L’explication de Graslin s’adressait à ces sentiments naturels dont est plus ou moins rempli le cœur de toute femme. Véronique pensa qu’elle-même avait un visage détruit par une horrible maladie, et sa modestie chrétienne la fit revenir sur sa première impression. En entendant un sifflement dans la rue, Graslin descendit suivi de Sauviat inquiet. Tous deux remontèrent promptement. Le garçon de peine apportait un premier bouquet de fleurs, qui s’était fait attendre. Quand le banquier montra ce monceau de fleurs exotiques dont les parfums envahirent la chambre et qu’il l’offrit à sa future, Véronique éprouva des émotions bien contraires à celles que lui avait causées le premier aspect de Graslin, elle fut comme plongée dans le monde idéal et fantastique de la nature tropicale.

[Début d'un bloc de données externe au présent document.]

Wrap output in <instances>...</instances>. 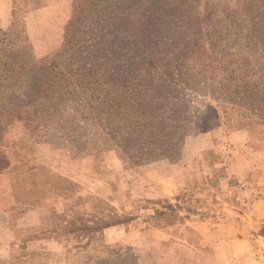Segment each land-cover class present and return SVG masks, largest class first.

Elle n’avait jamais vu de camélias blancs, elle n’avait jamais senti le cytise des Alpes, la citronnelle, le jasmin des Açores, les volcamérias, les roses musquées, toutes odeurs divines qui sont comme l’excitant de la tendresse, et qui chantent au cœur des hymnes de parfums. Graslin laissa Véronique en proie à cette émotion. Depuis le retour du ferrailleur, quand tout dormait dans Limoges, le banquier se coulait le long des murs jusqu’à la maison du père Sauviat. Il frappait doucement aux volets, le chien n’aboyait pas, le vieillard descendait, ouvrait à son pays, et Graslin passait une heure ou deux dans la pièce brune, auprès de Véronique. Là, Graslin trouva toujours son souper d’Auvergnat servi par la mère Sauviat. Jamais ce singulier amoureux n’arriva sans offrir à Véronique un bouquet composé des fleurs les plus rares, cueillies dans la serre de monsieur Grossetête, la seule personne de Limoges qui fût dans le secret de ce mariage. Le garçon de peine allait chercher nuitamment le bouquet que faisait le vieux Grossetête, lui-même. En deux mois, Graslin vint cinquante fois environ ; chaque fois il apporta quelque riche présent : des anneaux, une montre, une chaîne d’or, un nécessaire, etc.
Ces prodigalités incroyables, un mot les justifiera. La dot de Véronique se composait de presque toute la fortune de son père, sept cent cinquante mille francs. Le vieillard gardait une inscription de huit mille francs sur le Grand-livre achetée pour soixante mille livres en assignats par son compère Brézac, à qui, lors de son emprisonnement, il les avait confiées, et qui la lui avait toujours gardée, en le détournant de la vendre. Ces soixante mille livres en assignats étaient la moitié de la fortune de Sauviat au moment où il courut le risque de périr sur l’échafaud. Brézac avait été, dans cette circonstance, le fidèle dépositaire du reste, consistant en sept cents louis d’or, somme énorme avec laquelle l’Auvergnat se remit à opérer dès qu’il eut recouvré sa liberté. En trente ans, chacun de ces louis s’était changé en un billet de mille francs, à l’aide toutefois de la rente du Grand-livre, de la succession Champagnac, des bénéfices accumulés du commerce et des intérêts composés qui grossissaient dans la maison Brézac. Brézac avait pour Sauviat une probe amitié, comme en ont les Auvergnats entre eux. Aussi quand Sauviat allait voir la façade de l’hôtel Graslin, se disait-il en lui-même : « — Véronique demeurera dans ce palais ! » Il savait qu’aucune fille en Limousin n’avait sept cent cinquante mille francs en mariage, et deux cent cinquante mille francs en espérance. Graslin, son gendre d’élection, devait donc infailliblement épouser Véronique.
Véronique eut tous les soirs un bouquet qui, le lendemain parait son petit salon et qu’elle cachait aux voisins.